◆ **Instructions to follow**: Please explain in one to three sentences why the authors of the abstract on multiview human action recognition use pairwise between-class scatter.

━━━ Excerpt ━━━

22 December 2023 Multiview human action recognition via deep discriminant analysis network
Zhang Yijiao, Shi Mei, Zhao Xiaowei, Sun Minjuan, Guo Jun, Zhang Weiwei
Author Affiliations +
Abstract

Homogeneous data fusion plays a crucial role in multiview human action recognition (MvHAR). However, most existing methods tend to employ the concatenate strategy, ignoring the underlying correlation among views and degrading the recognition performance. To this end, we propose a practical MvHAR framework based on a deep discriminant analysis network that excavates multiview video features to obtain a more discrimination representation, from which the view correlation can be explored. Specifically, the spatial–temporal features of multiview data are extracted by the convolution network, and then a deep multiview feature fusion network is proposed to project these features into an advanced subspace for efficient fusion. Traditional methods can lead to class overlap problems, but, to avoid this problem, we improve the separation between two classes by using pairwise between-class scatter. Experiments on five benchmark datasets indicate the efficiency of our framework compared with the advanced algorithms under four metrics.

━━━ Collected material ━━━

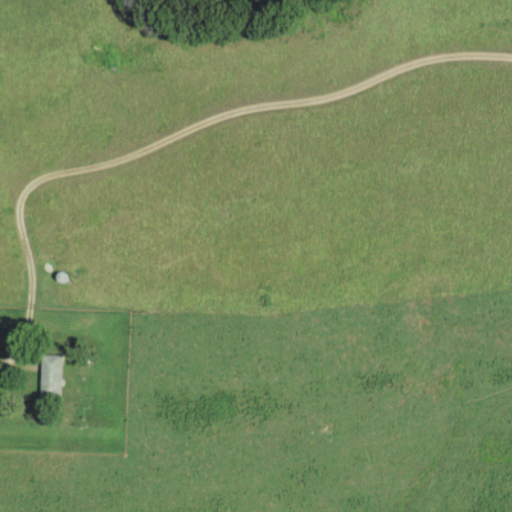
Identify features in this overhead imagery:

━━━

◆ **Result below**: Traditional methods can lead to class overlap problems. To avoid this, the authors use pairwise between-class scatter to improve the separation between two classes.